Architecture

Overview

vibeProj is a pure Python + CuPy library – no compiled C/C++ extensions, no CMake. GPU kernels are compiled at runtime via CuPy’s NVRTC interface.

Transformer.from_crs("EPSG:4326", "EPSG:32631")
        │
        ▼
┌─────────────┐
│  crs.py     │  pyproj resolves EPSG → projection params
└──────┬──────┘
       │
       ▼
┌──────────────┐
│  pipeline.py │  chains pre/post ops with projection core
└──────┬───────┘
       │
       ├──── GPU? ──► fused_kernels.py  (single kernel launch)
       │
       └──── CPU? ──► projections/<name>.py  (NumPy element-wise)

Module map

Module

Responsibility

transformer.py

Public API. Transformer class with transform() and transform_buffers().

crs.py

CRS resolution via pyproj. Extracts projection type + parameters from EPSG codes. Maps pyproj method names to internal names via _METHOD_MAP.

pipeline.py

Transform pipeline. Chains axis swap, deg/rad, central meridian, projection core, scale, offset. Contains _try_fused() fast-path for GPU arrays.

fused_kernels.py

40 CUDA kernel source strings (20 projections x fwd/inv). Compiled and cached via CuPy RawKernel.

projections/

NumPy/CuPy element-wise implementations. Each is a Projection subclass with setup(), forward(), inverse().

ellipsoid.py

Reference ellipsoid definitions (WGS84, GRS80, sphere).

helmert.py

Helmert 7/15-parameter datum transformation. HelmertParams dataclass, geodetic/ECEF conversion (with optional ellipsoidal height), apply_helmert(). Supports 3D: when z is provided, height is transformed through the ECEF intermediate.

runtime.py

GPU/CPU detection and array module selection.

gpu_detect.py

Consumer vs datacenter GPU classification.

_ds_device_fns.py

Double-single fp32 arithmetic CUDA device functions.

Transform pipeline stages

A forward transform (geographic -> projected) executes these stages:

  1. Axis swap – CRS-dependent. EPSG:4326 is (lat, lon); some projected CRS are (E, N).
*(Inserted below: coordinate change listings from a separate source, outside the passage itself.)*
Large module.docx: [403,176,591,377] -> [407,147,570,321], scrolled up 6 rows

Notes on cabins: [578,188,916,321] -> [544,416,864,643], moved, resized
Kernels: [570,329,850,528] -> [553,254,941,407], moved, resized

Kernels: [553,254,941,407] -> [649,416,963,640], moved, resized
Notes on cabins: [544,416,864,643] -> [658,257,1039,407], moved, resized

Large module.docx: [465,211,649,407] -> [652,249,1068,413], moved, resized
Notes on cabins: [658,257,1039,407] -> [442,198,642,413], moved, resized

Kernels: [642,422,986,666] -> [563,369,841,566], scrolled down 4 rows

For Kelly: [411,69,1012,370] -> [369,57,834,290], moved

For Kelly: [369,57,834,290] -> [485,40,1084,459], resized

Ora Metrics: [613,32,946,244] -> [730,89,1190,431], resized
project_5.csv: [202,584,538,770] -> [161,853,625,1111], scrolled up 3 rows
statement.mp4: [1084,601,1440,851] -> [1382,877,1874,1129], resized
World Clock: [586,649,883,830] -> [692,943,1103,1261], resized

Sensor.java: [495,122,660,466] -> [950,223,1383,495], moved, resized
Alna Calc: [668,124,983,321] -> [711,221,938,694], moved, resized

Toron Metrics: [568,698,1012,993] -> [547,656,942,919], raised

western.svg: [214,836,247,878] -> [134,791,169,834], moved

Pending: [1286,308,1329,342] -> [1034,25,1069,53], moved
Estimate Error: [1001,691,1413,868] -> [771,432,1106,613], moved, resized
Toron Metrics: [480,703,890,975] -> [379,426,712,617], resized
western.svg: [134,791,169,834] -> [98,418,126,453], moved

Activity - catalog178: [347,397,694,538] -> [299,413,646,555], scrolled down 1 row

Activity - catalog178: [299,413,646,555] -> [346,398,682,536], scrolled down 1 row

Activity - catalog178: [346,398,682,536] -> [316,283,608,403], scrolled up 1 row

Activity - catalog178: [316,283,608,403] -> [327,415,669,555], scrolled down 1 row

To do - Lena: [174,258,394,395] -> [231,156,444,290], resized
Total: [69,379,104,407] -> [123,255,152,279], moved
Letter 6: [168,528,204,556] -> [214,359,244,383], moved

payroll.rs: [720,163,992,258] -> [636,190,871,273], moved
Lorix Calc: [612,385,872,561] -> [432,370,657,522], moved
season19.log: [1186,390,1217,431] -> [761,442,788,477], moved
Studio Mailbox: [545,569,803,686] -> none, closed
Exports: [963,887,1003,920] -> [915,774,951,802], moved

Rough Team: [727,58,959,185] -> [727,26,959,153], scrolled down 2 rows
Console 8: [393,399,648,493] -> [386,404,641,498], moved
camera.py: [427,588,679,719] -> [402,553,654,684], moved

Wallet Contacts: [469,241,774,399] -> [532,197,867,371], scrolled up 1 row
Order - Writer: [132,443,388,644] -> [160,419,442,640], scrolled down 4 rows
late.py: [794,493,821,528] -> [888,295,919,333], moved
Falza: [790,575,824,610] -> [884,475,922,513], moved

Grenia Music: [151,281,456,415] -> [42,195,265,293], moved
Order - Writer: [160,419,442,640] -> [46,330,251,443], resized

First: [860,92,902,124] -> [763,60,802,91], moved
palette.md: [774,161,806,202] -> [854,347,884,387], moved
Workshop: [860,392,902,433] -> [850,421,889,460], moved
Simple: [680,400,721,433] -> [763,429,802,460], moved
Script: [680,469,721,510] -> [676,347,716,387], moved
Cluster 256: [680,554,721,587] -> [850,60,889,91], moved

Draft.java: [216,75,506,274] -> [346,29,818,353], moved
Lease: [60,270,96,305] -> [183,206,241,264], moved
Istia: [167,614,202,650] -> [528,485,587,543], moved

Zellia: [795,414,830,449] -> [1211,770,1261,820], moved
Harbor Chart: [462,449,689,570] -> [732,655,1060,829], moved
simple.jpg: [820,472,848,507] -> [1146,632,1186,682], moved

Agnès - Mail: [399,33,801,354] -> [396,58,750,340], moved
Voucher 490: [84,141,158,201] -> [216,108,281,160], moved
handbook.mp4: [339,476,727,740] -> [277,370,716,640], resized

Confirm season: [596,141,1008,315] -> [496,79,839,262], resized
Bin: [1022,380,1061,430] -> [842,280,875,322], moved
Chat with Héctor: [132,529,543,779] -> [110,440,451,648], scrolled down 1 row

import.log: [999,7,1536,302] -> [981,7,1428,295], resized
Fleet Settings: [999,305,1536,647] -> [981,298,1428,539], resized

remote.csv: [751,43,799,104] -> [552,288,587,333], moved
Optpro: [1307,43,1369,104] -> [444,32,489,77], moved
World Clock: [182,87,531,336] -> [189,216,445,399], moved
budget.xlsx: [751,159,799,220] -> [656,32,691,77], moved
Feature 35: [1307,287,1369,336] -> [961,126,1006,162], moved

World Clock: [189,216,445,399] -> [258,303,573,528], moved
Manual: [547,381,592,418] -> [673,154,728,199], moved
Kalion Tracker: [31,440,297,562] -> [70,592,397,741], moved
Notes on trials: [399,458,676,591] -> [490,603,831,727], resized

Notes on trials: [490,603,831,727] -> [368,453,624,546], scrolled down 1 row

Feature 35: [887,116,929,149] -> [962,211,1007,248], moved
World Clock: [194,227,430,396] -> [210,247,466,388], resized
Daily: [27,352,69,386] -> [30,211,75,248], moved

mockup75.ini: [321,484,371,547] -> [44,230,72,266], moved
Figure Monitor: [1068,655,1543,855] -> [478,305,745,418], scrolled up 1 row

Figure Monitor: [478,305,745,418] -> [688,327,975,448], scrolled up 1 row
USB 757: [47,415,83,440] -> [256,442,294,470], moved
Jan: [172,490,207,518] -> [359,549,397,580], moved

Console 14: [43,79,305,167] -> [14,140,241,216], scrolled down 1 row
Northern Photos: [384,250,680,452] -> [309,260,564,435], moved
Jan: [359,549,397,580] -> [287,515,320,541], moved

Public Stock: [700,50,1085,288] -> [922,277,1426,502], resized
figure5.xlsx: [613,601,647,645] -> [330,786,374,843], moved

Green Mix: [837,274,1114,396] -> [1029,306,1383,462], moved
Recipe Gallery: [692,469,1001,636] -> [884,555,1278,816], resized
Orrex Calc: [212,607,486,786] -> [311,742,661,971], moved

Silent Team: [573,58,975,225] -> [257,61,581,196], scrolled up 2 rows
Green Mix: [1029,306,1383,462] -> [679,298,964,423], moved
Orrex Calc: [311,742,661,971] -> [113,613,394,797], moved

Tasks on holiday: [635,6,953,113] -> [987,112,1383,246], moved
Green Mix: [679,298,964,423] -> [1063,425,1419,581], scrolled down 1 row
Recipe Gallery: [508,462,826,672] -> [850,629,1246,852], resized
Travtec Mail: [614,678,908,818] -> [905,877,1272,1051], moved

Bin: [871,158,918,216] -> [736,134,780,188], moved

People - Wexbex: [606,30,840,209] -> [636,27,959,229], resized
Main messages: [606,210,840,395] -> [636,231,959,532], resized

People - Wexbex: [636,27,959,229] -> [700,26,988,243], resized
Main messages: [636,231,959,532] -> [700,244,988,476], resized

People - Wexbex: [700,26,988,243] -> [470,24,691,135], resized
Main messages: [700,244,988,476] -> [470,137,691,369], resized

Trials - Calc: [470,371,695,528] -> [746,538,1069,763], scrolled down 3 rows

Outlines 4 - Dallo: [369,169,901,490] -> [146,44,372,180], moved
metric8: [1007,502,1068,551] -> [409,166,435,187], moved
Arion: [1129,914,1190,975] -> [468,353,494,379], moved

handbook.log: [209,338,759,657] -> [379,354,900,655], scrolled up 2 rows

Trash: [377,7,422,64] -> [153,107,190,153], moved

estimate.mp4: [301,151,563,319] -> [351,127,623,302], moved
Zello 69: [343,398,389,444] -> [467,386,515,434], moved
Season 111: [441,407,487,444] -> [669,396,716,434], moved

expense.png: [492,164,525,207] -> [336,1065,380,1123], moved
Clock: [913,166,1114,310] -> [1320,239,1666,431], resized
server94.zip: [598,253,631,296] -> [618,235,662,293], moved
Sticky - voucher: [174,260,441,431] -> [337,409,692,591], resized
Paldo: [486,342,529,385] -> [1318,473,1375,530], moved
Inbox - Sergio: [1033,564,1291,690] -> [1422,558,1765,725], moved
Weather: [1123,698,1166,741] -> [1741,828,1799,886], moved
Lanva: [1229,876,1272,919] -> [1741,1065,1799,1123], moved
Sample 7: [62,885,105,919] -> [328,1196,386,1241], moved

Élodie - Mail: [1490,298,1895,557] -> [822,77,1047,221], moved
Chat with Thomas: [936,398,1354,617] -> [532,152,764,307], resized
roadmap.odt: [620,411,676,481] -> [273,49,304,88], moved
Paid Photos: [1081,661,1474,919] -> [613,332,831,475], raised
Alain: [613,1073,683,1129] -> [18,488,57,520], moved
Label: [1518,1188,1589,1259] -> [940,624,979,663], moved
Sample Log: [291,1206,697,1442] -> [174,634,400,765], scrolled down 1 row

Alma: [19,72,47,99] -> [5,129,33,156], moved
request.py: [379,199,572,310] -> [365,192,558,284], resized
  2. Datum shift – Helmert 7/15-parameter (if cross-datum). Converts geodetic coords from source ellipsoid to destination ellipsoid via ECEF intermediate. When z (ellipsoidal height) is provided, it is included in the ECEF conversion and recovered on the destination ellipsoid. Skipped entirely when helmert is None (same-datum). Projection stages (3-8) are inherently 2D — z passes through unchanged.

  3. Degree to radianlat * pi/180, lon * pi/180.

  4. Central meridianlon -= lon_0, wrapped to [-pi, pi].

  5. Projection core – the actual math (Transverse Mercator, Lambert, etc.).

  6. Scale – multiply by semi-major axis a.

  7. False easting/northing – add x_0, y_0.

  8. Output axis swap – match destination CRS axis order.

Inverse transforms reverse these stages.

For proj-to-proj transforms (projected -> projected), the pipeline decomposes into: inverse(src) -> datum shift (if cross-datum) -> forward(dst). Each sub-step may use its own fused GPU kernel, with the Helmert shift running as a separate kernel launch between them.

Fused kernel fast-path

When _try_fused() detects a CuPy array input and a supported projection, it dispatches to a single GPU kernel that performs all 7 pipeline stages in one kernel launch. This eliminates:

  • ~20 intermediate CuPy kernel launches

  • ~20 temporary array allocations

  • Multiple global memory round-trips

The xp (NumPy/CuPy element-wise) path runs the same stages as individual operations. It serves as the CPU fallback and the reference for testing.

Lazy CuPy imports

CuPy is always imported lazily to keep vibeProj usable without a GPU:

# In pipeline.py
def _get_cupy():
    global _cupy_module
    if _cupy_module is None:
        try:
            import cupy
            _cupy_module = cupy
        except ImportError:
            _cupy_module = False
    return _cupy_module if _cupy_module is not False else None

This pattern is used throughout the codebase. Never add a top-level import cupy to any module.